Abstract

This book has three main aims. Firstly, it argues that media and communication studies has largely neglected Bourdieu’s approach to language and power presented in the essays contained in the book Language and Symbolic Power (Bourdieu and Thompson 1991). Essentially, that book has been seen as an intervention into theoretical debates in linguistics and neglected by media studies which has preferred to relate Bourdieu’s later ideas (Bourdieu 1998) to the field. The present study argues that Bourdieu’s concern with giving a sociological account of language actually has great relevance for understanding language in the media. In fact, most discussions of Bourdieu’s work in media studies have been conducted at a highly abstract theoretical and conceptual level. For example, Chapter 2 argues that the key recent book on this topic by Benson and Neveu (2005) hardly touches on language, preferring to follow Bourdieu’s idea of the ‘field’ of journalism as a ‘topography’ of positions. There have also been no book-length studies of how Bourdieu’s ideas on language relate to key topics in language and media research.
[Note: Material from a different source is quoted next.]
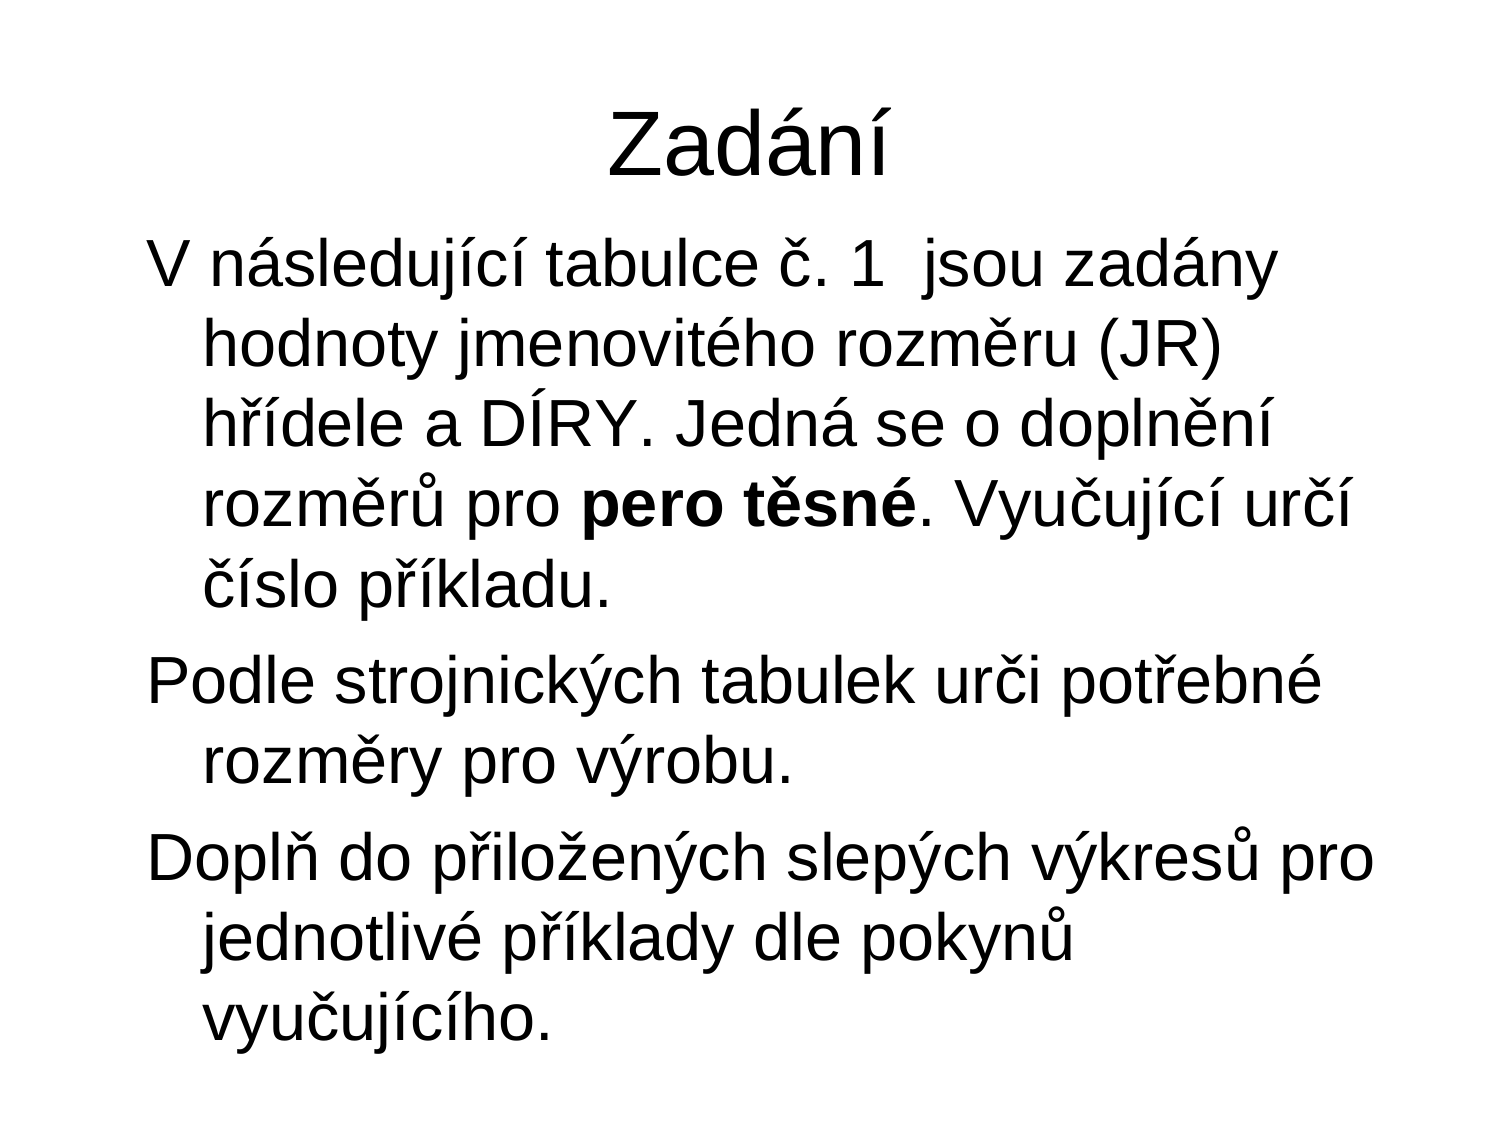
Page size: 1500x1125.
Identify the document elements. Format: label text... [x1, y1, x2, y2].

This book aims to fill this gap in the literature, and to offer a timely overview and application of Bourdieu’s understanding of language and symbolic power in relation to key contemporary trends in the mass media and communication technologies, as well as seeing how it stands up to major competing perspectives on this topic such as ethnomethodology (Hutchby 2006) and critical discourse analysis (CDA) (Chouliaraki and Fairclough 1999a).